Hipster wissen, wer der Babo ist
Sind der deutschen Mittelschicht die Wutventile abhanden gekommen? - Haftbefehl in Hamburg
Am Ende klappt es doch noch mit der Energieübertragung: Nachdem der Rapper Haftbefehl, der im Hamburger Mojo Club unter anderem von seinen Kollegen Hanybal, Milonair und Capo unterstützt wird, zum zweiten Mal »Chabos wissen, wer der Babo ist«, zum dritten Mal »Ihr Hurensöhne« und zum vierten Mal »Ich rolle mit meim Besten« angestimmt hat, dreht der Pulk vor der Bühne endlich wie gewünscht durch. Mehrere Hamburg-habt-ihr-noch-Bock-zu-feiern-oder-sollen-wir-Schluss-machen-Ultimaten waren dafür nötig.
»Ich bin jetzt erst richtig warm geworden«, gibt »Hafti« nach eineinhalb Stunden zu Protokoll, und in der Tat: In der ersten Konzerthälfte hatte man bisweilen den Eindruck, er wäre gar nicht richtig da. Das mag an seinen etwas trägen Bewegungen liegen, an der entrückten Schläfrigkeit, die »Hafti« trotz aller Bekenntnisse zu Gewalt und Aktion oft ausstrahlt, oder an der Erschöpfung nach sieben Konzerten in neun Tagen. Vielleicht liegt es aber auch am Publikum, das zunächst recht sparsam mit dem Feedback ist, und überhaupt sehr artig. An der Garderobe warten alle brav in der Schlange, niemand drängelt, niemand rempelt, niemand tanzt aus der Reihe. Von den »Azzlacks«, die durch »Haftis« Songtexte und Videos marodieren, ist in Hamburg jedenfalls kaum jemand gekommen.
Dafür viele junge und nicht mehr ganz so junge Männer wie ich, die Mittelschicht aus St. Pauli, dem Schanzenviertel und dem Hamburger Umland. Bei ihnen hat sich Haftbefehl, der derzeit führende »Straßenrapper« Deutschlands, eine feste Fanbasis erobert. Die Zeitungen lieben den »Babo«, und das nicht nur, weil er so schön vom kriminellen Leben erzählt und die Redakteurinnen und Redakteure großzügig mit 1a-Straßenslang und humorvoll-gewalttätigen Bildern versorgt. Vor allem hat Haftbefehl das Erfolgsrezept des Gangsterraps gekonnt auf deutsche Verhältnisse übertragen: Seine Selbstinszenierungen eignen sich ideal als Projektionsfläche für die Ängste und unterdrückte Wut der weißen deutschen Mittelschicht. Der Kurde. Der Drogendealer. Die rohe Gewalt, die Entschlossenheit zum Aufstieg.

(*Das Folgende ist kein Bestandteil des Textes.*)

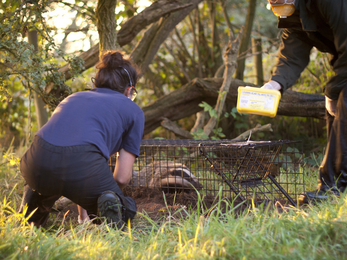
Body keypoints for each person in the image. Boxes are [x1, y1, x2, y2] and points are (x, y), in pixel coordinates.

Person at [19, 50, 145, 228]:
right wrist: (109, 194)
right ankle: (113, 224)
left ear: (97, 82)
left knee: (51, 175)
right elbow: (122, 178)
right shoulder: (133, 111)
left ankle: (31, 214)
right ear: (129, 90)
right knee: (125, 209)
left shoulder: (73, 97)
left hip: (36, 160)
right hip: (83, 164)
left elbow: (69, 145)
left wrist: (82, 217)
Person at [262, 0, 347, 202]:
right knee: (334, 114)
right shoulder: (294, 13)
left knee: (344, 103)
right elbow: (291, 55)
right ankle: (334, 186)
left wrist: (332, 91)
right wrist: (275, 84)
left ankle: (332, 188)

Haftbefehl beschreibt und erschafft in seinen Songs die kalte Welt der Frankfurter Vorstadt, in der einem nichts geschenkt wird, alle vom großen Geld träumen und natürlich nur die ganz Harten weiterkommen. Ein deutsches Leben ohne Zweifel und Sinnfragen: »Nix mit Hollywood - Frankfurt, Brudi.« Angenehmer Grusel. Dazu dezente Hinweise, dass das alles etwas mit Klasse und Rassismus zu tun hat - »Azzlacks sterben jung« - und natürlich die überwältigenden Beats: »Lass die Affen aus’m Zoo, pu pu pu pu!« Es klingt wirklich super.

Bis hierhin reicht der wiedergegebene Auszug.